Niedrige Löhne, hoher Leistungsdruck: Jugend verlässt massenhaft den Arbeitsmarkt

Südkorea blickt mit wachsender Beunruhigung auf eine Generation, die sich von der Arbeitswelt abwendet. Laut einer offiziellen Statistik, die dem vietnamesischen Fernsehsender "VTV" vorliegt, machen derzeit 736.000 junge Erwachsene das sogenannte "geunyang swim". 

Damit ist laut Angaben des bangladeschischen "Business Insiders" gemeint, dass "nur geruht" wird, also eine Art selbst gewählte Auszeit vom Berufsleben genommen wird. Das Phänomen betrifft vor allem junge Menschen im Alter zwischen 20 und 39 Jahren.

Hunderttausend junge Südkoreaner machen "geunyang swim"

Dabei handele es sich nicht um Arbeitslose, die aktiv nach einem Job suchen, und auch nicht um Angestellte mit Sabbatical. Sie hätten einfach aufgehört zu arbeiten, aufgehört, Bewerbungen zu schreiben und aufgehört, sich eine berufliche Zukunft vorzustellen.

Südkoreas junge Generation am Limit: "Wir haben unser ganzes Leben gelernt"

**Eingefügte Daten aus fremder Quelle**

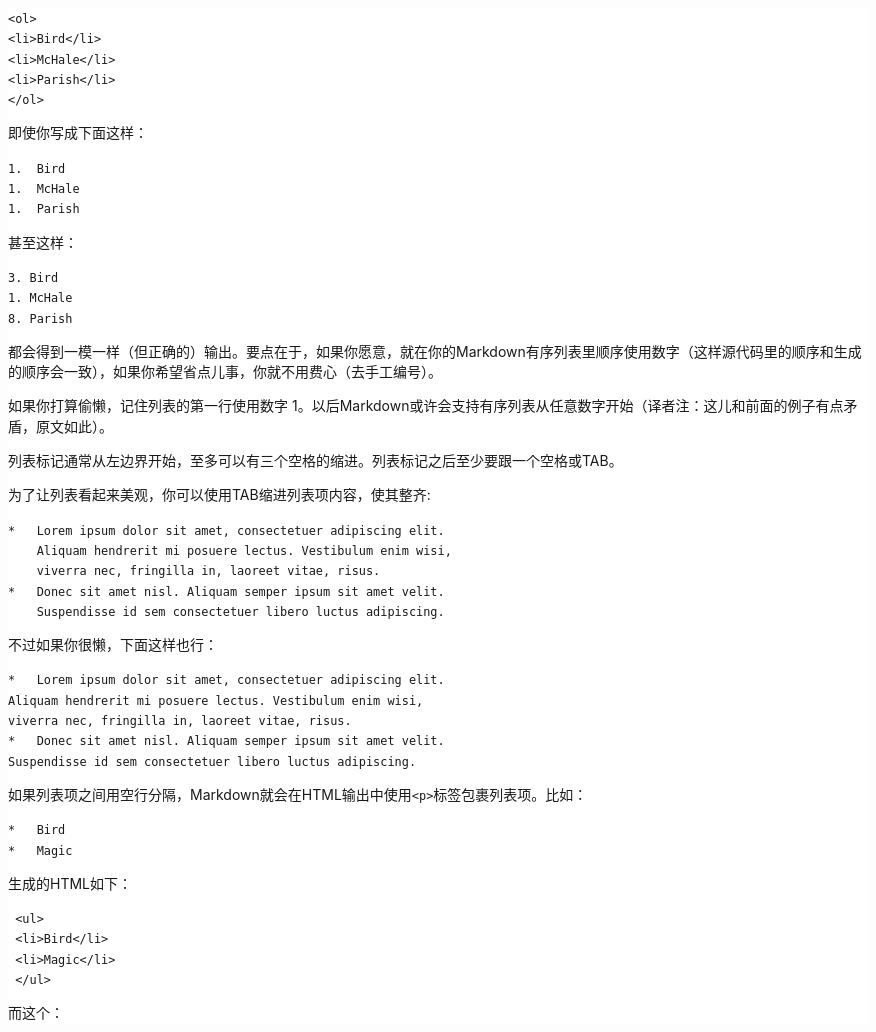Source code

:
 ```
<ol>
<li>Bird</li>
<li>McHale</li>
<li>Parish</li>
</ol>
```
即使你写成下面这样：

```
1.  Bird
1.  McHale
1.  Parish
```
甚至这样：

```
3. Bird
1. McHale
8. Parish
```
都会得到一模一样（但正确的）输出。要点在于，如果你愿意，就在你的Markdown有序列表里顺序使用数字（这样源代码里的顺序和生成的顺序会一致），如果你希望省点儿事，你就不用费心（去手工编号）。

如果你打算偷懒，记住列表的第一行使用数字 1。以后Markdown或许会支持有序列表从任意数字开始（译者注：这儿和前面的例子有点矛盾，原文如此）。

列表标记通常从左边界开始，至多可以有三个空格的缩进。列表标记之后至少要跟一个空格或TAB。

为了让列表看起来美观，你可以使用TAB缩进列表项内容，使其整齐:

```
*   Lorem ipsum dolor sit amet, consectetuer adipiscing elit.
    Aliquam hendrerit mi posuere lectus. Vestibulum enim wisi,
    viverra nec, fringilla in, laoreet vitae, risus.
*   Donec sit amet nisl. Aliquam semper ipsum sit amet velit.
    Suspendisse id sem consectetuer libero luctus adipiscing.
```
不过如果你很懒，下面这样也行：

```
*   Lorem ipsum dolor sit amet, consectetuer adipiscing elit.
Aliquam hendrerit mi posuere lectus. Vestibulum enim wisi,
viverra nec, fringilla in, laoreet vitae, risus.
*   Donec sit amet nisl. Aliquam semper ipsum sit amet velit.
Suspendisse id sem consectetuer libero luctus adipiscing.
```
如果列表项之间用空行分隔，Markdown就会在HTML输出中使用``<p>``标签包裹列表项。比如：

```
*   Bird
*   Magic
```
生成的HTML如下：

```
 <ul>
 <li>Bird</li>
 <li>Magic</li>
 </ul>
```
而这个：
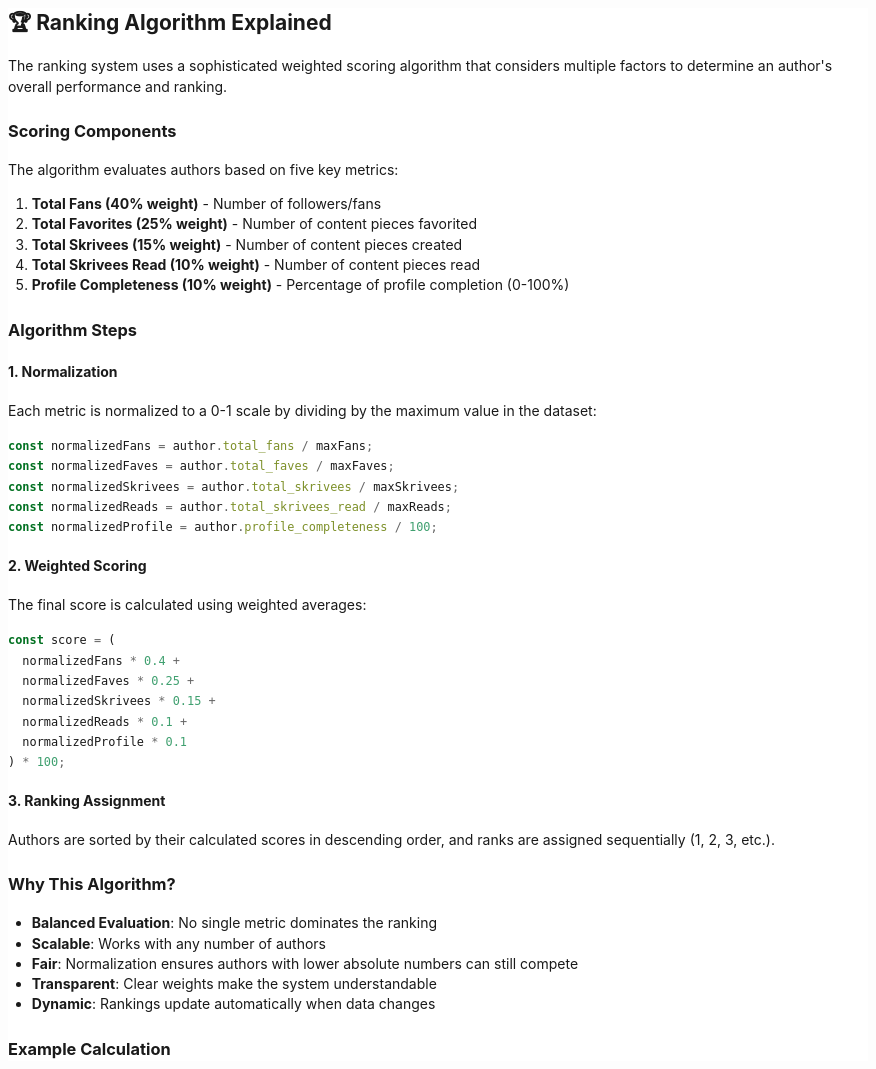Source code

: ## 🏆 Ranking Algorithm Explained

The ranking system uses a sophisticated weighted scoring algorithm that considers multiple factors to determine an author's overall performance and ranking.

### Scoring Components

The algorithm evaluates authors based on five key metrics:

1. **Total Fans (40% weight)** - Number of followers/fans
2. **Total Favorites (25% weight)** - Number of content pieces favorited
3. **Total Skrivees (15% weight)** - Number of content pieces created
4. **Total Skrivees Read (10% weight)** - Number of content pieces read
5. **Profile Completeness (10% weight)** - Percentage of profile completion (0-100%)

### Algorithm Steps

#### 1. Normalization
Each metric is normalized to a 0-1 scale by dividing by the maximum value in the dataset:
```typescript
const normalizedFans = author.total_fans / maxFans;
const normalizedFaves = author.total_faves / maxFaves;
const normalizedSkrivees = author.total_skrivees / maxSkrivees;
const normalizedReads = author.total_skrivees_read / maxReads;
const normalizedProfile = author.profile_completeness / 100;
```

#### 2. Weighted Scoring
The final score is calculated using weighted averages:
```typescript
const score = (
  normalizedFans * 0.4 +
  normalizedFaves * 0.25 +
  normalizedSkrivees * 0.15 +
  normalizedReads * 0.1 +
  normalizedProfile * 0.1
) * 100;
```

#### 3. Ranking Assignment
Authors are sorted by their calculated scores in descending order, and ranks are assigned sequentially (1, 2, 3, etc.).

### Why This Algorithm?

- **Balanced Evaluation**: No single metric dominates the ranking
- **Scalable**: Works with any number of authors
- **Fair**: Normalization ensures authors with lower absolute numbers can still compete
- **Transparent**: Clear weights make the system understandable
- **Dynamic**: Rankings update automatically when data changes

### Example Calculation
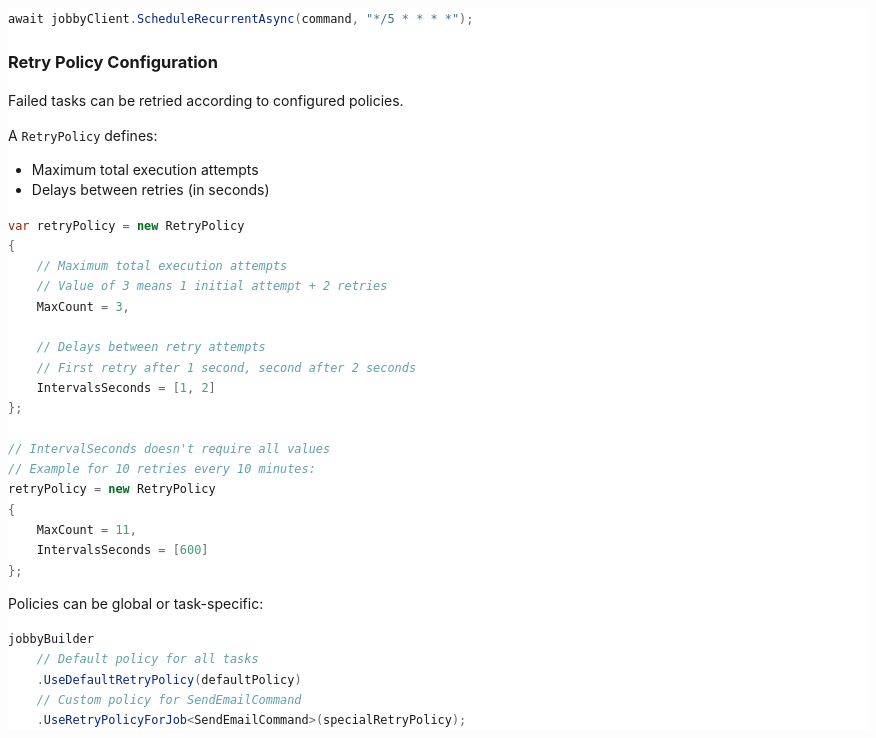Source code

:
 ```csharp
await jobbyClient.ScheduleRecurrentAsync(command, "*/5 * * * *");  
```

### Retry Policy Configuration  

Failed tasks can be retried according to configured policies.  

A `RetryPolicy` defines:  
- Maximum total execution attempts  
- Delays between retries (in seconds)  

```csharp
var retryPolicy = new RetryPolicy  
{  
    // Maximum total execution attempts  
    // Value of 3 means 1 initial attempt + 2 retries  
    MaxCount = 3,  

    // Delays between retry attempts  
    // First retry after 1 second, second after 2 seconds  
    IntervalsSeconds = [1, 2]  
};  

// IntervalSeconds doesn't require all values  
// Example for 10 retries every 10 minutes:  
retryPolicy = new RetryPolicy  
{  
    MaxCount = 11,  
    IntervalsSeconds = [600]  
};  
```

Policies can be global or task-specific:  

```csharp
jobbyBuilder  
    // Default policy for all tasks  
    .UseDefaultRetryPolicy(defaultPolicy)  
    // Custom policy for SendEmailCommand  
    .UseRetryPolicyForJob<SendEmailCommand>(specialRetryPolicy);  
```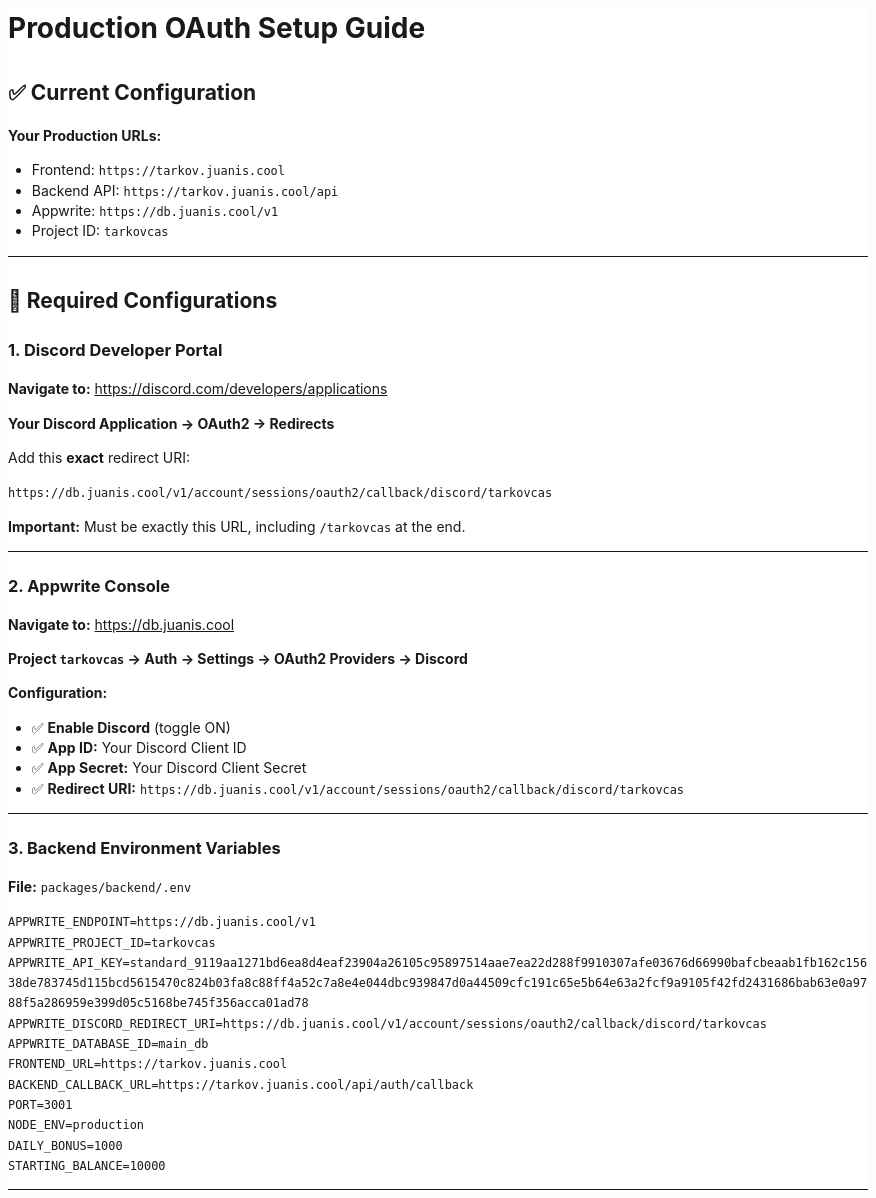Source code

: # Production OAuth Setup Guide

## ✅ Current Configuration

**Your Production URLs:**
- Frontend: `https://tarkov.juanis.cool`
- Backend API: `https://tarkov.juanis.cool/api`
- Appwrite: `https://db.juanis.cool/v1`
- Project ID: `tarkovcas`

---

## 🔧 Required Configurations

### 1. Discord Developer Portal

**Navigate to:** https://discord.com/developers/applications

**Your Discord Application → OAuth2 → Redirects**

Add this **exact** redirect URI:
```
https://db.juanis.cool/v1/account/sessions/oauth2/callback/discord/tarkovcas
```

**Important:** Must be exactly this URL, including `/tarkovcas` at the end.

---

### 2. Appwrite Console

**Navigate to:** https://db.juanis.cool

**Project `tarkovcas` → Auth → Settings → OAuth2 Providers → Discord**

**Configuration:**
- ✅ **Enable Discord** (toggle ON)
- ✅ **App ID:** Your Discord Client ID
- ✅ **App Secret:** Your Discord Client Secret
- ✅ **Redirect URI:** `https://db.juanis.cool/v1/account/sessions/oauth2/callback/discord/tarkovcas`

---

### 3. Backend Environment Variables

**File:** `packages/backend/.env`

```env
APPWRITE_ENDPOINT=https://db.juanis.cool/v1
APPWRITE_PROJECT_ID=tarkovcas
APPWRITE_API_KEY=standard_9119aa1271bd6ea8d4eaf23904a26105c95897514aae7ea22d288f9910307afe03676d66990bafcbeaab1fb162c15638de783745d115bcd5615470c824b03fa8c88ff4a52c7a8e4e044dbc939847d0a44509cfc191c65e5b64e63a2fcf9a9105f42fd2431686bab63e0a9788f5a286959e399d05c5168be745f356acca01ad78
APPWRITE_DISCORD_REDIRECT_URI=https://db.juanis.cool/v1/account/sessions/oauth2/callback/discord/tarkovcas
APPWRITE_DATABASE_ID=main_db
FRONTEND_URL=https://tarkov.juanis.cool
BACKEND_CALLBACK_URL=https://tarkov.juanis.cool/api/auth/callback
PORT=3001
NODE_ENV=production
DAILY_BONUS=1000
STARTING_BALANCE=10000
```

---
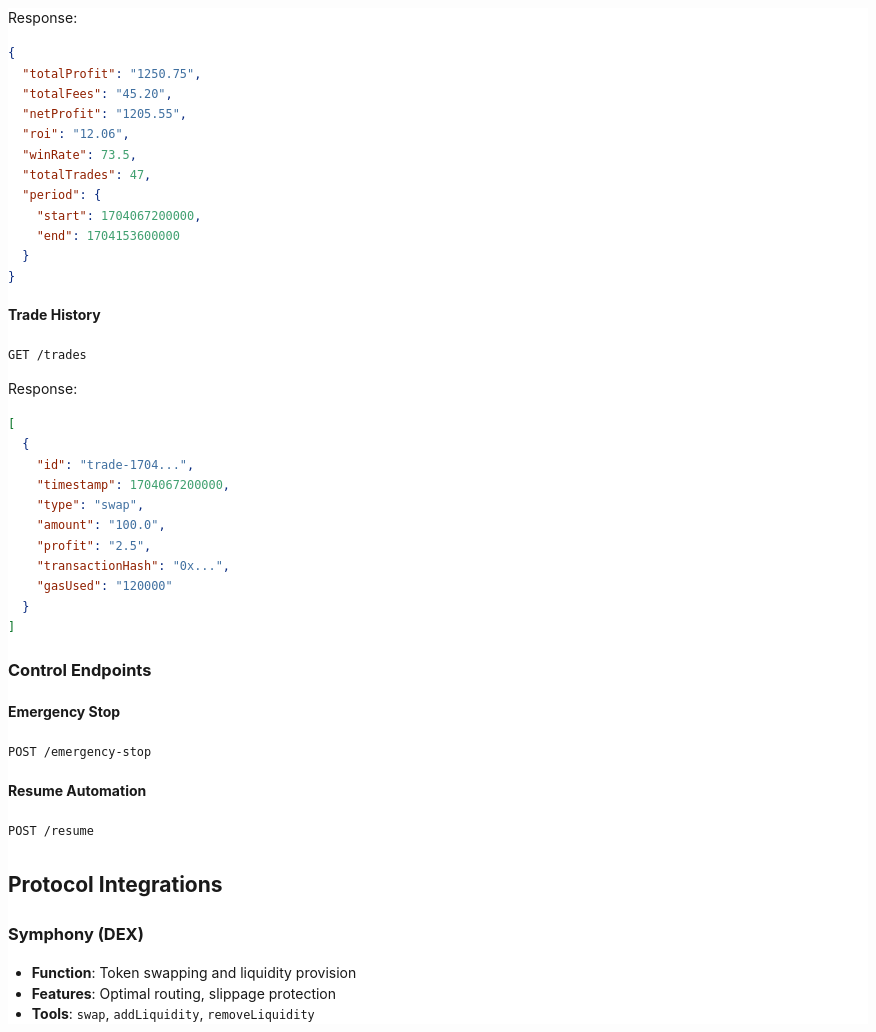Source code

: Response:
```json
{
  "totalProfit": "1250.75",
  "totalFees": "45.20",
  "netProfit": "1205.55",
  "roi": "12.06",
  "winRate": 73.5,
  "totalTrades": 47,
  "period": {
    "start": 1704067200000,
    "end": 1704153600000
  }
}
```

#### Trade History
```http
GET /trades
```

Response:
```json
[
  {
    "id": "trade-1704...",
    "timestamp": 1704067200000,
    "type": "swap",
    "amount": "100.0",
    "profit": "2.5",
    "transactionHash": "0x...",
    "gasUsed": "120000"
  }
]
```

### Control Endpoints

#### Emergency Stop
```http
POST /emergency-stop
```

#### Resume Automation
```http
POST /resume
```

## Protocol Integrations

### Symphony (DEX)
- **Function**: Token swapping and liquidity provision
- **Features**: Optimal routing, slippage protection
- **Tools**: `swap`, `addLiquidity`, `removeLiquidity`
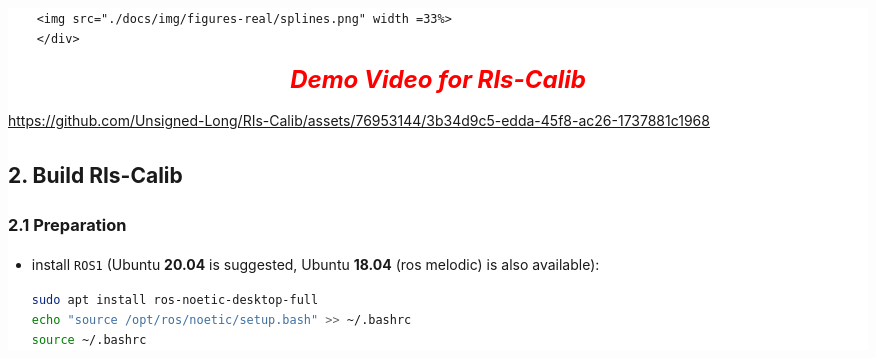         <img src="./docs/img/figures-real/splines.png" width =33%>
        </div>
</details>
<div align='center'><font size='5' color='red'><b><i>Demo Video for RIs-Calib</i></b></font></div>



https://github.com/Unsigned-Long/RIs-Calib/assets/76953144/3b34d9c5-edda-45f8-ac26-1737881c1968



## 2. Build RIs-Calib

### 2.1 Preparation

+ install `ROS1` (Ubuntu **20.04** is suggested, Ubuntu **18.04** (ros melodic) is also available):

  ```bash
  sudo apt install ros-noetic-desktop-full
  echo "source /opt/ros/noetic/setup.bash" >> ~/.bashrc
  source ~/.bashrc
  ```
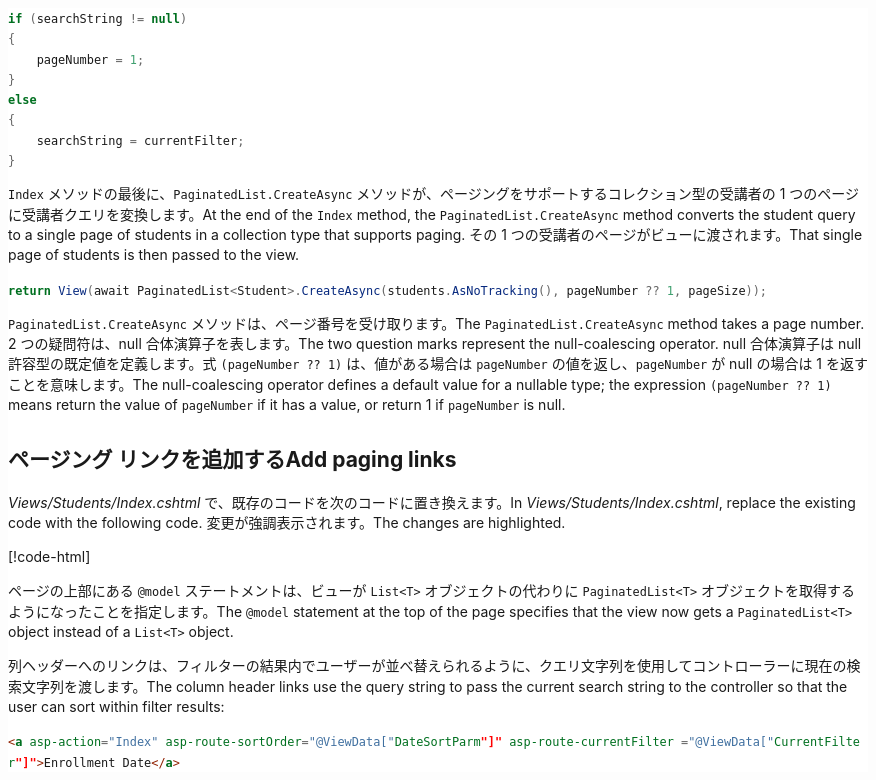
 ```csharp
if (searchString != null)
{
    pageNumber = 1;
}
else
{
    searchString = currentFilter;
}
```

<span data-ttu-id="6e2c5-218">`Index` メソッドの最後に、`PaginatedList.CreateAsync` メソッドが、ページングをサポートするコレクション型の受講者の 1 つのページに受講者クエリを変換します。</span><span class="sxs-lookup"><span data-stu-id="6e2c5-218">At the end of the `Index` method, the `PaginatedList.CreateAsync` method converts the student query to a single page of students in a collection type that supports paging.</span></span> <span data-ttu-id="6e2c5-219">その 1 つの受講者のページがビューに渡されます。</span><span class="sxs-lookup"><span data-stu-id="6e2c5-219">That single page of students is then passed to the view.</span></span>

```csharp
return View(await PaginatedList<Student>.CreateAsync(students.AsNoTracking(), pageNumber ?? 1, pageSize));
```

<span data-ttu-id="6e2c5-220">`PaginatedList.CreateAsync` メソッドは、ページ番号を受け取ります。</span><span class="sxs-lookup"><span data-stu-id="6e2c5-220">The `PaginatedList.CreateAsync` method takes a page number.</span></span> <span data-ttu-id="6e2c5-221">2 つの疑問符は、null 合体演算子を表します。</span><span class="sxs-lookup"><span data-stu-id="6e2c5-221">The two question marks represent the null-coalescing operator.</span></span> <span data-ttu-id="6e2c5-222">null 合体演算子は null 許容型の既定値を定義します。式 `(pageNumber ?? 1)` は、値がある場合は `pageNumber` の値を返し、`pageNumber` が null の場合は 1 を返すことを意味します。</span><span class="sxs-lookup"><span data-stu-id="6e2c5-222">The null-coalescing operator defines a default value for a nullable type; the expression `(pageNumber ?? 1)` means return the value of `pageNumber` if it has a value, or return 1 if `pageNumber` is null.</span></span>

## <a name="add-paging-links"></a><span data-ttu-id="6e2c5-223">ページング リンクを追加する</span><span class="sxs-lookup"><span data-stu-id="6e2c5-223">Add paging links</span></span>

<span data-ttu-id="6e2c5-224">*Views/Students/Index.cshtml* で、既存のコードを次のコードに置き換えます。</span><span class="sxs-lookup"><span data-stu-id="6e2c5-224">In *Views/Students/Index.cshtml*, replace the existing code with the following code.</span></span> <span data-ttu-id="6e2c5-225">変更が強調表示されます。</span><span class="sxs-lookup"><span data-stu-id="6e2c5-225">The changes are highlighted.</span></span>

[!code-html[](intro/samples/cu/Views/Students/Index.cshtml?highlight=1,27,30,33,61-79)]

<span data-ttu-id="6e2c5-226">ページの上部にある `@model` ステートメントは、ビューが `List<T>` オブジェクトの代わりに `PaginatedList<T>` オブジェクトを取得するようになったことを指定します。</span><span class="sxs-lookup"><span data-stu-id="6e2c5-226">The `@model` statement at the top of the page specifies that the view now gets a `PaginatedList<T>` object instead of a `List<T>` object.</span></span>

<span data-ttu-id="6e2c5-227">列ヘッダーへのリンクは、フィルターの結果内でユーザーが並べ替えられるように、クエリ文字列を使用してコントローラーに現在の検索文字列を渡します。</span><span class="sxs-lookup"><span data-stu-id="6e2c5-227">The column header links use the query string to pass the current search string to the controller so that the user can sort within filter results:</span></span>

```html
<a asp-action="Index" asp-route-sortOrder="@ViewData["DateSortParm"]" asp-route-currentFilter ="@ViewData["CurrentFilter"]">Enrollment Date</a>
```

Die Erwartungen im Bildungssystem Südkoreas sind hoch. Immer wieder berichten Medien, wie der "Spiegel", von einem "enormen Leistungsdruck" in den Schulen. Viele der jungen Erwachsenen haben daher hervorragende Abschlüsse, zahlreiche stammen aus den renommierten Eliteuniversitäten Seouls. 

Doch sie fühlen sich leer und betrogen von einem System, das ihnen jahrzehntelang Disziplin und Höchstleistungen abverlangt hat, ohne ihnen eine angemessene Kompensation zu bieten. "Wir haben unser ganzes Leben gelernt – und wofür?", klagen viele, so die Autoren der Analyse.

In Kindheit und Jugend zur Bestleistung erzogen - doch wozu? Immer mehr junge Südkoreaner protestieren still.
In Kindheit und Jugend zur Bestleistung erzogen - doch wozu? Immer mehr junge Südkoreaner protestieren still. Imago Images (Symbolbild)

Passive Rebellion in Südkorea? Schlechte Löhne und toxische Arbeitskultur

Die Gründe für den Rückzug sind vielfältig, aber eindeutig: miserabel empfundene Einstiegsgehälter, harsche Hierarchien in traditionellen Firmenstrukturen und ein belastendes Arbeitsklima. Viele berichten von einem Burn-out schon vor dem eigentlichen Karrierestart, schreibt der französische Fernsehsender "France Info".

Die jahrelange Schinderei im ultrakompetitiven Schulsystem hat Spuren hinterlassen: tägliches Pauken, Nachhilfe bis spät in die Nacht und auch am Wochenende. Nun, da sie sich eigentlich entfalten müssten, ziehen sie die Reißleine. Soziologen sprechen bereits von einer "passiven Rebellion", die Ausdruck eines tief sitzenden strukturellen Problems sei.

Niedrige Geburtenrate und hohe Zahl der Arbeitsaussteiger: Südkorea in der Krise

Gleichzeitig befindet sich Südkorea mitten in einem dramatischen demografischen Niedergang: Laut der "Berliner Zeitung" gehört hier die Geburtenrate mit 0,75 Kindern pro Frau zu den niedrigsten der Welt. Der Verlust junger Fachkräfte und die schrumpfende Bevölkerung verschärft fehlende Arbeitskräfte in Schlüsselbranchen zusätzlich. Übrigens will das Land diesem Problem mit künstlicher Intelligenz begegnen.

Eine Berechnung der koreanischen Industrieverbände zeigt die Größe des Problems: Zwischen 2019 und 2023 soll das Phänomen der Arbeitsaussteiger die Wirtschaft rund 44.000 Milliarden Won gekostet haben, etwa 27 Milliarden Euro. Eine Summe, die die wirtschaftspolitischen Alarmglocken schrillen lässt.

Südkoreanische Regierung versucht Gegenoffensive

  • Das Arbeitsministerium möchte nun direkten Kontakt zu den Ausgestiegenen aufnehmen.
  • Jede einzelne Person soll angesprochen und nach individuellen Lösungen gefragt werden.
  • Vorgesehen sind unter anderem virtuelle Trainingsprogramme, die einen sanften Wiedereinstieg ermöglichen sollen – Kommunikation ohne Druck, Teamarbeit ohne Stress.